OK, so here’s my up-to-date story. I do heed the alarm that we don’t have time to wait for evolution to work things out because humanity has taken over and humans could blow up the game. That’s true and a spur to me to think radical thoughts. But in addition to thinking things would work out in the natural evolutionary process, and happy as I am, for the sake of eternity, at that prospect, there’s something else driving me. This little heart wants to beat to a different rhythm now, with humanity coming through in my lifetime as a winning team. THAT is what needs something very very new. What have we not thought of that would capture the fancy of so many people that it would get us to where we care about each other as much as we care about ourselves? Then, we’d be a beautiful species on a blessed planet working together to make life wonderful for all. What could that new thing, that changes everything, be?
Sixty Seconds: One Moment Changes Everything
This short piece, from Sixty Seconds: One Moment Changes Everything, by Parker J. Palmer, reminds me of Lex Hixon:
Fifteen years ago. I was hiking solo in the high desert at the foot of the Sangre de Cristo Mountains near Taos, New Mexico, when I was overwhelmed by a sudden realization that the universe is utterly indifferent to me, and at the same time, profoundly forgiving and compassionate toward me. I remember stopping and just standing in that knowledge for a long time. I had a simple and quiet sense of, Oh, I get it. I see who I am, where I am, and how I fit into things.
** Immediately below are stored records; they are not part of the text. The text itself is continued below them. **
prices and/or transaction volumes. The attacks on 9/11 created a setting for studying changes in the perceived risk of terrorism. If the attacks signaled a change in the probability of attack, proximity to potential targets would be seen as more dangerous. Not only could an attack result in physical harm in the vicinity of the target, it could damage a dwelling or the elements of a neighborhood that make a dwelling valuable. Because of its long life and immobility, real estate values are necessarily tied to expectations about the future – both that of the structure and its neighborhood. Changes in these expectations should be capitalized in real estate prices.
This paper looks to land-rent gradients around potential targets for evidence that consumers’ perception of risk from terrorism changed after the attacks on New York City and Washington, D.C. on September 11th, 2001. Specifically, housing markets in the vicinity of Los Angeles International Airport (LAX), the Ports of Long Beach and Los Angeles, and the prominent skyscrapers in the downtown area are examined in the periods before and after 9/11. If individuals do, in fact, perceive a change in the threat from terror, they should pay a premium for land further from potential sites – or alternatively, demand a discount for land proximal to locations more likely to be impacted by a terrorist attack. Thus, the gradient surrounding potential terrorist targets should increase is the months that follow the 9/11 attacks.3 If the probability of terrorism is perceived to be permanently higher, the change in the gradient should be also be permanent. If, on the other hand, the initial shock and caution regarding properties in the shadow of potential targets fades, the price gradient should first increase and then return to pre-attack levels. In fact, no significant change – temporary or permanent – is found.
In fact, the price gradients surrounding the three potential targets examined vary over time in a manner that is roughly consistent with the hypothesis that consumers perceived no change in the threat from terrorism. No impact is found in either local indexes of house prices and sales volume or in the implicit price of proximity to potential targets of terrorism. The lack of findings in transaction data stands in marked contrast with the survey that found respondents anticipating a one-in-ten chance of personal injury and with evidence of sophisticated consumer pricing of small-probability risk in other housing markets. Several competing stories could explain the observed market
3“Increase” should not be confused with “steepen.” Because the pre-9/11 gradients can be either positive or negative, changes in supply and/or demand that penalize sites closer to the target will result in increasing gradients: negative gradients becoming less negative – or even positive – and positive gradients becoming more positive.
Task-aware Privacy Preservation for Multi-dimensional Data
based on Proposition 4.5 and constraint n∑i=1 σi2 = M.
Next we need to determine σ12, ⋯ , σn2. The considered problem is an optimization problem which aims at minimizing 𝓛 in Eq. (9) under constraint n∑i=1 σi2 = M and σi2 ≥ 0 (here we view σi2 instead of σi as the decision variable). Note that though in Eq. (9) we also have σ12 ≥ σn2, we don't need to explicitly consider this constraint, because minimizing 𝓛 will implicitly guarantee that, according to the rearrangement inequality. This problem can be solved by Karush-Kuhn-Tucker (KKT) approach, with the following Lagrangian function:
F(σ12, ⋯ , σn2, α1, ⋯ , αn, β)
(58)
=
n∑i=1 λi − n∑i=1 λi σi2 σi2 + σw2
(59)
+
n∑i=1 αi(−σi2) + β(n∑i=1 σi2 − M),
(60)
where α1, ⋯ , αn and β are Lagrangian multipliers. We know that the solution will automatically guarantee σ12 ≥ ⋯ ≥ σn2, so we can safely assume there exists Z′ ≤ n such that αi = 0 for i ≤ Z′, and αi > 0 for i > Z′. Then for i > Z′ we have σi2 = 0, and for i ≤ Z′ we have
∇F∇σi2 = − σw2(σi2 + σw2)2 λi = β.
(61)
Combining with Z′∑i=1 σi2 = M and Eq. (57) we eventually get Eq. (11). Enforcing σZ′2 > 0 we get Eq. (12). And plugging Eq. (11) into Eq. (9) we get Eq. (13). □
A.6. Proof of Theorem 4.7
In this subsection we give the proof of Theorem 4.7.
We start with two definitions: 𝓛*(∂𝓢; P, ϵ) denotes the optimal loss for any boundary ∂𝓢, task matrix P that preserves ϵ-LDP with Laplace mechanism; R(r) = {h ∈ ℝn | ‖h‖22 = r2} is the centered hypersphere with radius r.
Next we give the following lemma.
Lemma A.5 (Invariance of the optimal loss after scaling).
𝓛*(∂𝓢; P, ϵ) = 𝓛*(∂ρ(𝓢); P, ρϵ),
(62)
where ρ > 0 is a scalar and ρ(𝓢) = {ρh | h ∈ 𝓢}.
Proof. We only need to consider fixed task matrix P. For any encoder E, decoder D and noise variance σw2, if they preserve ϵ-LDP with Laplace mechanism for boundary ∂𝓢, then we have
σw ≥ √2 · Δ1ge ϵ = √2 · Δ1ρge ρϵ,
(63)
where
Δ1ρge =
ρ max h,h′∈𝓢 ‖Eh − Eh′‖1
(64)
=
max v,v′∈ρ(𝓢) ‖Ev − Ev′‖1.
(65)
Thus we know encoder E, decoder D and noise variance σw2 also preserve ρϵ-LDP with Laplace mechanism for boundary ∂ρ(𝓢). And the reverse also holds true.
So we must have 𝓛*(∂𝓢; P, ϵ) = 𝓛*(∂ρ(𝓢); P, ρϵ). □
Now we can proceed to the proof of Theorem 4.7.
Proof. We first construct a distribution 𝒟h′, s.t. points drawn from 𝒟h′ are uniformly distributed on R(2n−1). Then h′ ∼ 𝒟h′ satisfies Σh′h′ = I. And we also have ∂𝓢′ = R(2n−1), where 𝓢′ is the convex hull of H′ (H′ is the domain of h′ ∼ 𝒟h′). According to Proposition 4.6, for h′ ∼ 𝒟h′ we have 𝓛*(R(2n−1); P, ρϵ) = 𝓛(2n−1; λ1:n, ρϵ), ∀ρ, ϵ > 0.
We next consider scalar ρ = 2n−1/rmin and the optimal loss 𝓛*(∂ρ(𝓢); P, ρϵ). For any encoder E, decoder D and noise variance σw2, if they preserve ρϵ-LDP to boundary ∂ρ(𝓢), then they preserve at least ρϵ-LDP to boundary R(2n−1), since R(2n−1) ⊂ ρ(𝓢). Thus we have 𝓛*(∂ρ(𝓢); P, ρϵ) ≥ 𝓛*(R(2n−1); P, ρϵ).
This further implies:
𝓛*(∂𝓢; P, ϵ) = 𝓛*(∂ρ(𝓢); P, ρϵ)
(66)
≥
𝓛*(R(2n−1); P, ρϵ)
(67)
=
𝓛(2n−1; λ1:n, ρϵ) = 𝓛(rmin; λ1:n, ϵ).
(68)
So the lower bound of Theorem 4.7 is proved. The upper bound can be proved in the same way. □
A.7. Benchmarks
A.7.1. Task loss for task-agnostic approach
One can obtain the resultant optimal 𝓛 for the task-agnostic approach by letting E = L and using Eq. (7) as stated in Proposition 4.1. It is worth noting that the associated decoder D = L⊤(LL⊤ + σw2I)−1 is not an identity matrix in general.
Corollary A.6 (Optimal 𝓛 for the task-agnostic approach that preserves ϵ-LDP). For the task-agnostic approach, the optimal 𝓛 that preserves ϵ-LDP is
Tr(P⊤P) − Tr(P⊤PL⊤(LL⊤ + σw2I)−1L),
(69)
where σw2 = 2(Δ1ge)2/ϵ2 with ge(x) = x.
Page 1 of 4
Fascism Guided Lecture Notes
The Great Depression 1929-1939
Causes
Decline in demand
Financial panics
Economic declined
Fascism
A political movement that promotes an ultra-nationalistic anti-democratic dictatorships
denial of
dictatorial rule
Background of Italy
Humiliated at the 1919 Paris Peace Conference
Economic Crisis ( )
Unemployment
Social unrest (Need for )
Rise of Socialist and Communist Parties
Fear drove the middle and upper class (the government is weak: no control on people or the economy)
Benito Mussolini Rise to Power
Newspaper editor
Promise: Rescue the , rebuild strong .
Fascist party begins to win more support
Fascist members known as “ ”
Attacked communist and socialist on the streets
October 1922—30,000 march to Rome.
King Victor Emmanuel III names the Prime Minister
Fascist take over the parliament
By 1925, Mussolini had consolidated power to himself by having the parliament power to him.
I felt joy and lightness, as if my burdens had been taken from me. Talking about it almost distorts it. There are experiences that go far beyond words, and this was one of them.
I can’t say that this experience changed my life, but it gave me an important lens through which I’ve looked at my journey ever since. A few years ago I was reading a journal by Thomas Merton in which he reports his great revelation that “everything is emptiness and everything is compassion.” And I thought, That’s it! That’s the same experience I had!
Of course, this experience is paradoxical—how can indifference and compassion coexist? I’m reminded of a Hasidic tale where the rabbi says to his disciple, “Everyone needs a coat with two pockets. In one pocket, carry dust to indicate that you are nothing. In the other pocket, carry gold to indicate that you are precious.” We shrug off the burden of the self-obsessed ego by realizing that we are nothing, and we transcend self-denigration by realizing that there is something of ultimate value about each of us.
When I feel connected to spirit, there’s a great sense of aliveness and energy. Though it’s peaceful, there’s nothing passive about it—it’s a call to deeper engagement with life. Genuine spiritual experience inevitably leads us back into the world, I think—back into works of love and mercy and justice—with new freedom, new clarity, and new power.